START TEXT TO READ

ICANN has just issued what it hopes will be the Final version of the AG (available at http://www.icann.org/en/topics/new-gtlds/comments-7-en.htm). ICA’s May 15th comment letter took vigorous exception to new anti-parking criteria that popped up in the last version of the AG, stating:

New AG language that equates parked domains with negative social consequences and costs is unjustified, inappropriate, and at odds with prior ICANN findings and policy, proposed URS evaluation criteria, and WIPO guidance to UDRP examiners. We demand its deletion.

ICA is pleased that ICANN has complied with our views on this important matter. Regardless of whether any new gTLD attracts sufficient traffic to make domain parking a viable domain monetization option, it was simply unacceptable to have ICANN adopt a policy that equated non-infringing parked domains with negative effects.

As regards ICA’s other requests for AG modifications, ICANN:

•    Left in place an overly inflexible policy of automatic disqualification for any applicant with, or including individuals with, three or more adverse final decisions under the UDRP, ACPA, or equivalent legislation in the past four years, while retaining the same disqualification criteria for entities and individuals found to have engaged in reverse domain name hijacking. We continue to believe that such evaluation should consider the size of an applicant’s portfolio and its overall UDRP/ACPA win/loss record.

•    Did not clarify the criteria to be used in determining whether a registrant’s request for a good faith extension of its time to respond to a Uniform Rapid Suspension (URS) complaint would be granted – but also made no substantive changes to the URS that are adverse to registrants. In particular, the URS does not allow for a domain transfer option that would make it the functional equivalent of the UDRP. ICA had strongly objected to that possibility after the Board had tentatively agreed to it earlier this year.

END TEXT TO READ
START SUPPLIED ENTRIES

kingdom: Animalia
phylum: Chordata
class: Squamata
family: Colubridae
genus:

END SUPPLIED ENTRIES

EXERCISE DETAILS
Please copy the ICANN passage, everything from "ICA is pleased" down to "with negative effects.", swapping "unacceptable" for "intolerable".

ANSWER TO THIS PROBLEM
ICA is pleased that ICANN has complied with our views on this important matter. Regardless of whether any new gTLD attracts sufficient traffic to make domain parking a viable domain monetization option, it was simply intolerable to have ICANN adopt a policy that equated non-infringing parked domains with negative effects.